• _Problem requirements_
All of the records must be set down again word for word.

*** Data shown

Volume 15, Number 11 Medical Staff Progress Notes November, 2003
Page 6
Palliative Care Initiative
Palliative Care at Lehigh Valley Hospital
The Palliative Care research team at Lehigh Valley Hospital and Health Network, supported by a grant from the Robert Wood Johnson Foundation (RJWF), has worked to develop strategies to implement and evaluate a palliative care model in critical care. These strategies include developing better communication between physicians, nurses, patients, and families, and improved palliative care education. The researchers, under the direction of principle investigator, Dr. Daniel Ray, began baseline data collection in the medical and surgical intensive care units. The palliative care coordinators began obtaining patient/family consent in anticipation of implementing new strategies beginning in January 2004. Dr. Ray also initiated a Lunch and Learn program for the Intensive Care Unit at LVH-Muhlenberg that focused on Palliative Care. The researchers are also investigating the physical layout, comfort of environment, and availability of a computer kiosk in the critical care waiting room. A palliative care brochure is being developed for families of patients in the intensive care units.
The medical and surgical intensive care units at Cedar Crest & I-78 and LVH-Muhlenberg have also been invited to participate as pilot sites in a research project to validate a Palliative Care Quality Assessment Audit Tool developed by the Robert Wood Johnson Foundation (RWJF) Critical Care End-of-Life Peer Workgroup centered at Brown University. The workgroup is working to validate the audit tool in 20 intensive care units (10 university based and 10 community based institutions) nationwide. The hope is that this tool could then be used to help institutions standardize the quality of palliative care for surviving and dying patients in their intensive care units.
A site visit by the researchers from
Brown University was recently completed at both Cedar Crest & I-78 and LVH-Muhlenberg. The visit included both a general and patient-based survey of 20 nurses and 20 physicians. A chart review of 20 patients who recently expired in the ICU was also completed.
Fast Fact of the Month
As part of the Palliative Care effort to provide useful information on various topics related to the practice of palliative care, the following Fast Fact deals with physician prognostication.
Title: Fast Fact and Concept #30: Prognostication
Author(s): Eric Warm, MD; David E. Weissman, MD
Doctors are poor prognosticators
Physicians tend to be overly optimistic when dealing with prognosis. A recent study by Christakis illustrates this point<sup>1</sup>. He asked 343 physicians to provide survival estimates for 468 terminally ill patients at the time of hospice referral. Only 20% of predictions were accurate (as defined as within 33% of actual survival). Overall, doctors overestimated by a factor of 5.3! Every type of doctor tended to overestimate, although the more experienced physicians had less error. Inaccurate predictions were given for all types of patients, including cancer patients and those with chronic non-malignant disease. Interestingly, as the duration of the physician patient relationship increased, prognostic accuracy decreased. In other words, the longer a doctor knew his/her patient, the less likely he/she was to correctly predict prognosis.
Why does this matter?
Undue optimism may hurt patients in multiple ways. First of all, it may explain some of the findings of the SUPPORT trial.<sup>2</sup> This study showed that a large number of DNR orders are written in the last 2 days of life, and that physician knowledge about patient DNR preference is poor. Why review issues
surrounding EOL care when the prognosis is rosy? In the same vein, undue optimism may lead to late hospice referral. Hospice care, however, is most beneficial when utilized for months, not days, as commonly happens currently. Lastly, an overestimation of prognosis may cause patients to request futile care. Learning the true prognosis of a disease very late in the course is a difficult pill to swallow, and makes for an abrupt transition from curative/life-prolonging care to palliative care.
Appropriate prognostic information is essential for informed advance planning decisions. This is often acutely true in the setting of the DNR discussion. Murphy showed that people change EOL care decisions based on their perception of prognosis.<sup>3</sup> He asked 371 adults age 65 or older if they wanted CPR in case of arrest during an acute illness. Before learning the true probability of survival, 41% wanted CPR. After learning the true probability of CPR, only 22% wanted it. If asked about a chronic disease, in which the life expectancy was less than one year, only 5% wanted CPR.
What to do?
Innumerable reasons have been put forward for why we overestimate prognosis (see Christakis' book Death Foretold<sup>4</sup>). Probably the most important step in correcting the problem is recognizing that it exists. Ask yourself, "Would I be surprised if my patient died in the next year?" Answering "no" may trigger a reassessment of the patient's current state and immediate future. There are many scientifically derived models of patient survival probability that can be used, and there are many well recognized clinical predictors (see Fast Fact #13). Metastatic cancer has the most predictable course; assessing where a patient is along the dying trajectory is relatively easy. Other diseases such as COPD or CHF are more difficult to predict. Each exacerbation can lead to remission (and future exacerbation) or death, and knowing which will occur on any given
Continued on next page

******

• _Output of the task_
Volume 15, Number 11 Medical Staff Progress Notes November, 2003
Page 6
Palliative Care Initiative
Palliative Care at Lehigh Valley Hospital
The Palliative Care research team at Lehigh Valley Hospital and Health Network, supported by a grant from the Robert Wood Johnson Foundation (RJWF), has worked to develop strategies to implement and evaluate a palliative care model in critical care. These strategies include developing better communication between physicians, nurses, patients, and families, and improved palliative care education. The researchers, under the direction of principle investigator, Dr. Daniel Ray, began baseline data collection in the medical and surgical intensive care units. The palliative care coordinators began obtaining patient/family consent in anticipation of implementing new strategies beginning in January 2004. Dr. Ray also initiated a Lunch and Learn program for the Intensive Care Unit at LVH-Muhlenberg that focused on Palliative Care. The researchers are also investigating the physical layout, comfort of environment, and availability of a computer kiosk in the critical care waiting room. A palliative care brochure is being developed for families of patients in the intensive care units.
The medical and surgical intensive care units at Cedar Crest & I-78 and LVH-Muhlenberg have also been invited to participate as pilot sites in a research project to validate a Palliative Care Quality Assessment Audit Tool developed by the Robert Wood Johnson Foundation (RWJF) Critical Care End-of-Life Peer Workgroup centered at Brown University. The workgroup is working to validate the audit tool in 20 intensive care units (10 university based and 10 community based institutions) nationwide. The hope is that this tool could then be used to help institutions standardize the quality of palliative care for surviving and dying patients in their intensive care units.
A site visit by the researchers from
Brown University was recently completed at both Cedar Crest & I-78 and LVH-Muhlenberg. The visit included both a general and patient-based survey of 20 nurses and 20 physicians. A chart review of 20 patients who recently expired in the ICU was also completed.
Fast Fact of the Month
As part of the Palliative Care effort to provide useful information on various topics related to the practice of palliative care, the following Fast Fact deals with physician prognostication.
Title: Fast Fact and Concept #30: Prognostication
Author(s): Eric Warm, MD; David E. Weissman, MD
Doctors are poor prognosticators
Physicians tend to be overly optimistic when dealing with prognosis. A recent study by Christakis illustrates this point<sup>1</sup>. He asked 343 physicians to provide survival estimates for 468 terminally ill patients at the time of hospice referral. Only 20% of predictions were accurate (as defined as within 33% of actual survival). Overall, doctors overestimated by a factor of 5.3! Every type of doctor tended to overestimate, although the more experienced physicians had less error. Inaccurate predictions were given for all types of patients, including cancer patients and those with chronic non-malignant disease. Interestingly, as the duration of the physician patient relationship increased, prognostic accuracy decreased. In other words, the longer a doctor knew his/her patient, the less likely he/she was to correctly predict prognosis.
Why does this matter?
Undue optimism may hurt patients in multiple ways. First of all, it may explain some of the findings of the SUPPORT trial.<sup>2</sup> This study showed that a large number of DNR orders are written in the last 2 days of life, and that physician knowledge about patient DNR preference is poor. Why review issues
surrounding EOL care when the prognosis is rosy? In the same vein, undue optimism may lead to late hospice referral. Hospice care, however, is most beneficial when utilized for months, not days, as commonly happens currently. Lastly, an overestimation of prognosis may cause patients to request futile care. Learning the true prognosis of a disease very late in the course is a difficult pill to swallow, and makes for an abrupt transition from curative/life-prolonging care to palliative care.
Appropriate prognostic information is essential for informed advance planning decisions. This is often acutely true in the setting of the DNR discussion. Murphy showed that people change EOL care decisions based on their perception of prognosis.<sup>3</sup> He asked 371 adults age 65 or older if they wanted CPR in case of arrest during an acute illness. Before learning the true probability of survival, 41% wanted CPR. After learning the true probability of CPR, only 22% wanted it. If asked about a chronic disease, in which the life expectancy was less than one year, only 5% wanted CPR.
What to do?
Innumerable reasons have been put forward for why we overestimate prognosis (see Christakis' book Death Foretold<sup>4</sup>). Probably the most important step in correcting the problem is recognizing that it exists. Ask yourself, "Would I be surprised if my patient died in the next year?" Answering "no" may trigger a reassessment of the patient's current state and immediate future. There are many scientifically derived models of patient survival probability that can be used, and there are many well recognized clinical predictors (see Fast Fact #13). Metastatic cancer has the most predictable course; assessing where a patient is along the dying trajectory is relatively easy. Other diseases such as COPD or CHF are more difficult to predict. Each exacerbation can lead to remission (and future exacerbation) or death, and knowing which will occur on any given
Continued on next page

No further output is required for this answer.